Diffusive Gibbs Sampling
Wenlin Chen, Mingtian Zhang, Brooks Paige, José Miguel Hernández-Lobato, David Barber
TL;DR
Diffusive Gibbs Sampling (DiGS) addresses the challenge of sampling from multi-modal unnormalized targets by pairing Gaussian convolution with a Metropolis within Gibbs scheme on the joint space $p(x,\tilde{x})=p(\tilde{x}|x)p(x)$. By alternately sampling the noisy variable $\tilde{x}$ and the denoised variable $x$, and by introducing a MH-based initialization for the denoising step, DiGS achieves robust mode exploration without requiring the intractable convolved score.
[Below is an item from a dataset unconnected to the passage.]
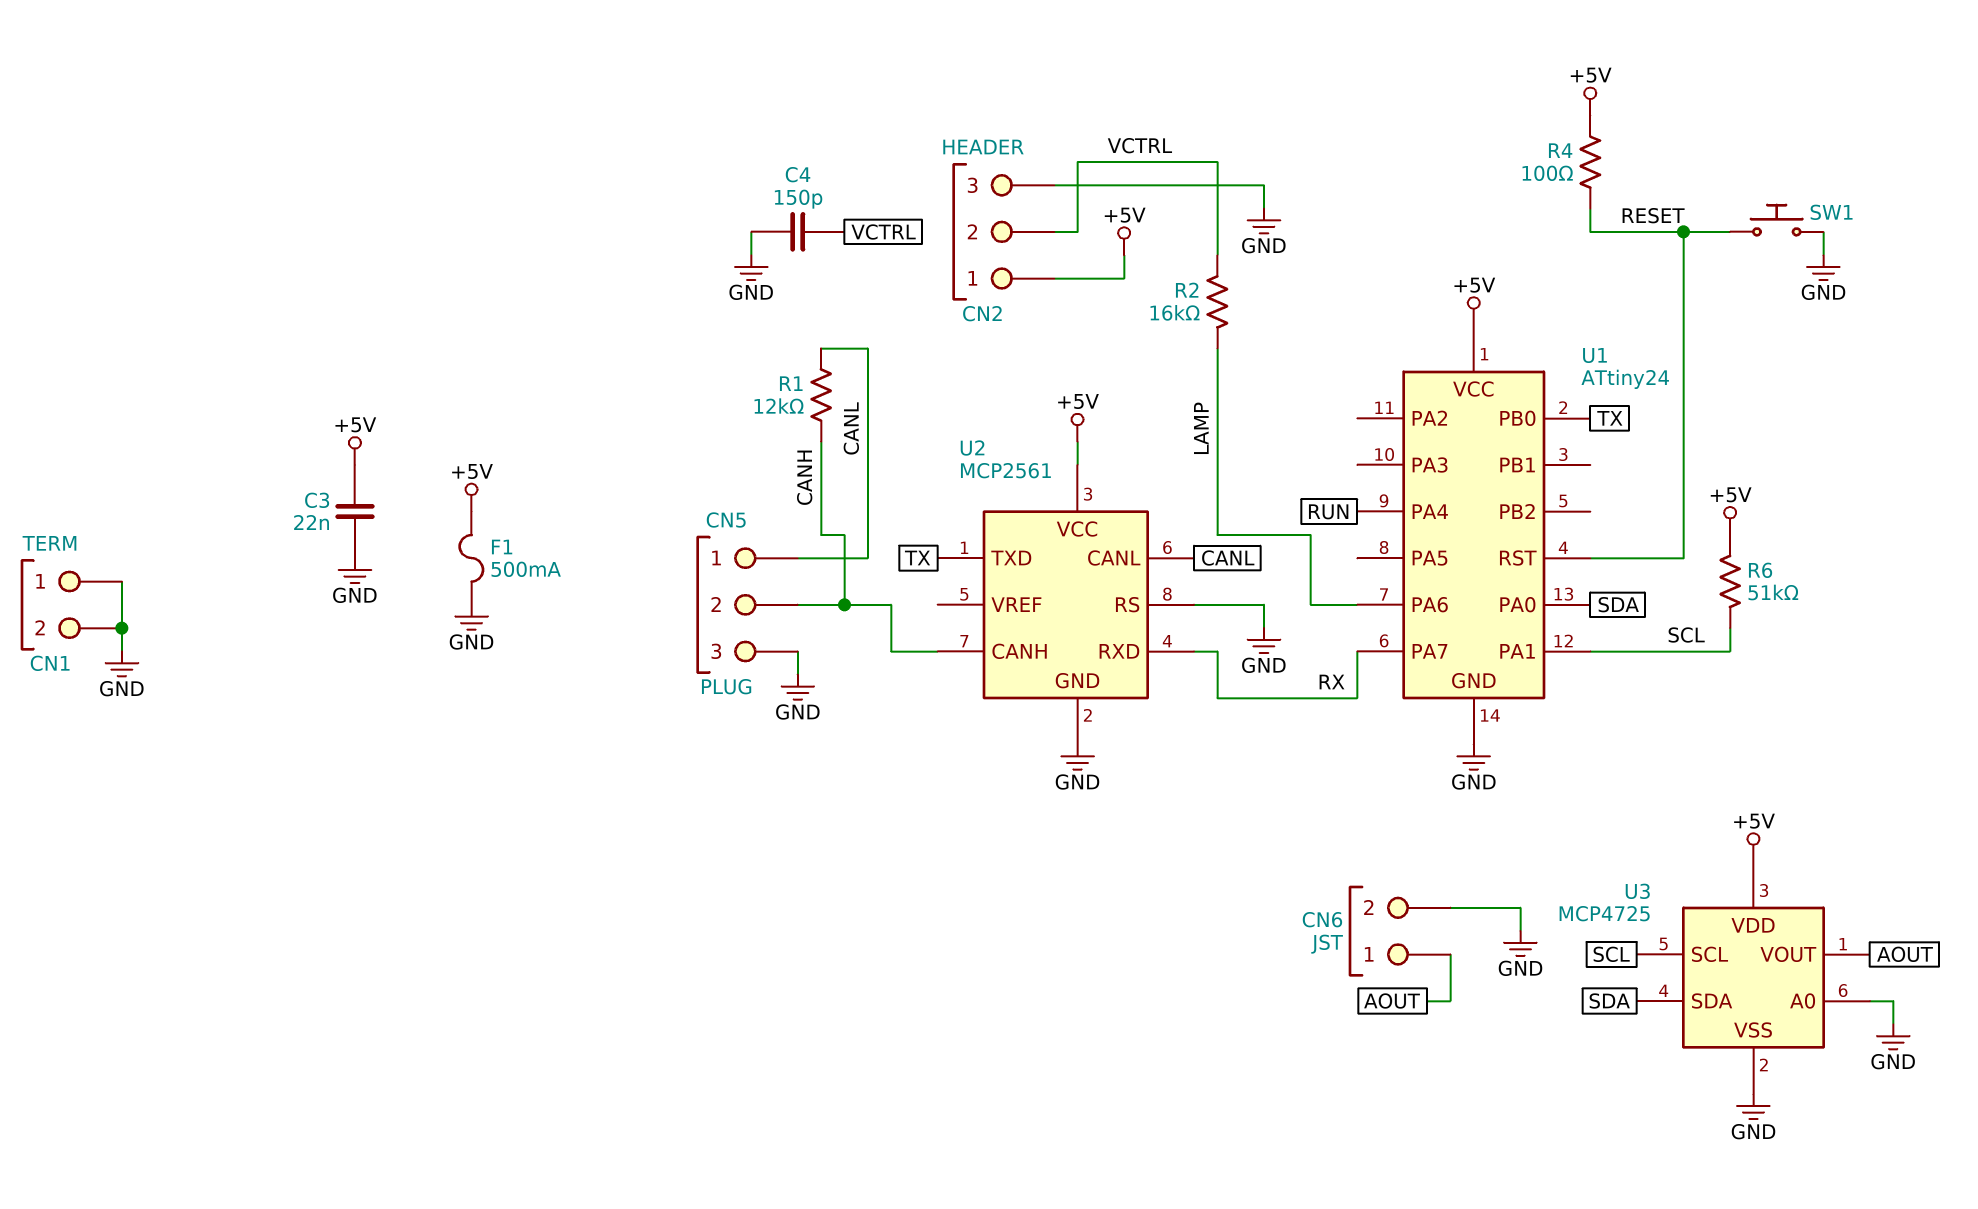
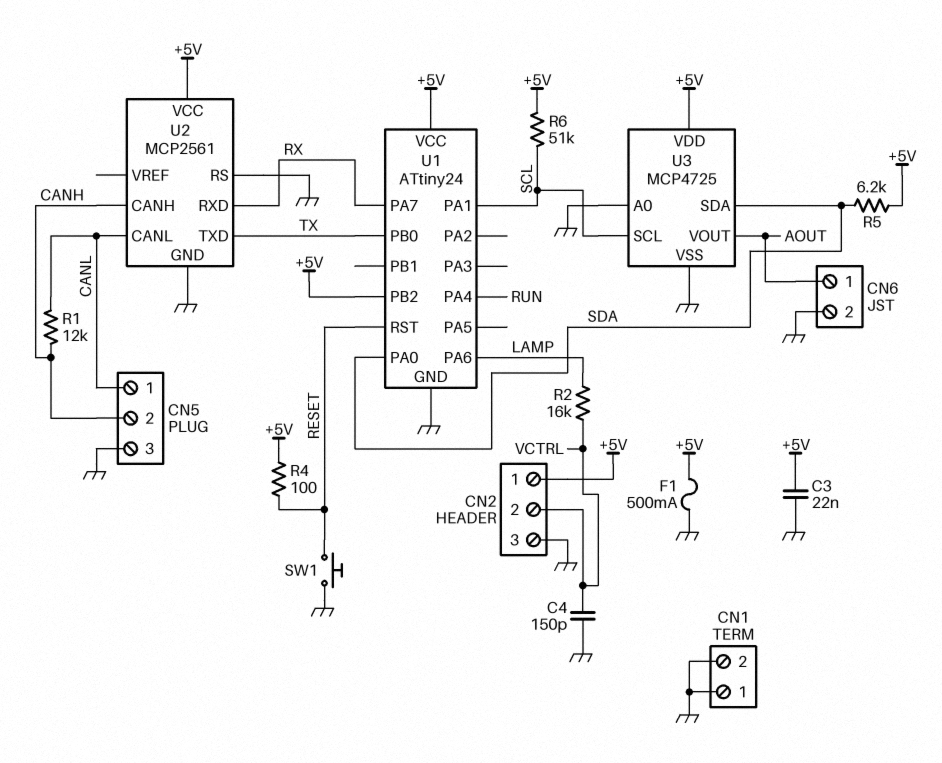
R5: none -> 6.2k (+5V, SDA)
U1 pin PB2: none -> +5V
The paper demonstrates strong empirical gains over standard MCMC baselines (MALA, HMC, parallel tempering) on synthetic MoG problems, Bayesian neural networks, and molecular configuration sampling, including substantial reductions in energy evaluations for MD-like tasks. A multi-level, variance-preserving noise schedule further enhances efficiency, and the method is positioned as a practical, scalable auxiliary-variable MCMC family member with clear avenues for future theoretical and methodological improvements.
Abstract
The inadequate mixing of conventional Markov Chain Monte Carlo (MCMC) methods for multi-modal distributions presents a significant challenge in practical applications such as Bayesian inference and molecular dynamics. Addressing this, we propose Diffusive Gibbs Sampling (DiGS), an innovative family of sampling methods designed for effective sampling from distributions characterized by distant and disconnected modes. DiGS integrates recent developments in diffusion models, leveraging Gaussian convolution to create an auxiliary noisy distribution that bridges isolated modes in the original space and applying Gibbs sampling to alternately draw samples from both spaces. A novel Metropolis-within-Gibbs scheme is proposed to enhance mixing in the denoising sampling step. DiGS exhibits a better mixing property for sampling multi-modal distributions than state-of-the-art methods such as parallel tempering, attaining substantially improved performance across various tasks, including mixtures of Gaussians, Bayesian neural networks and molecular dynamics.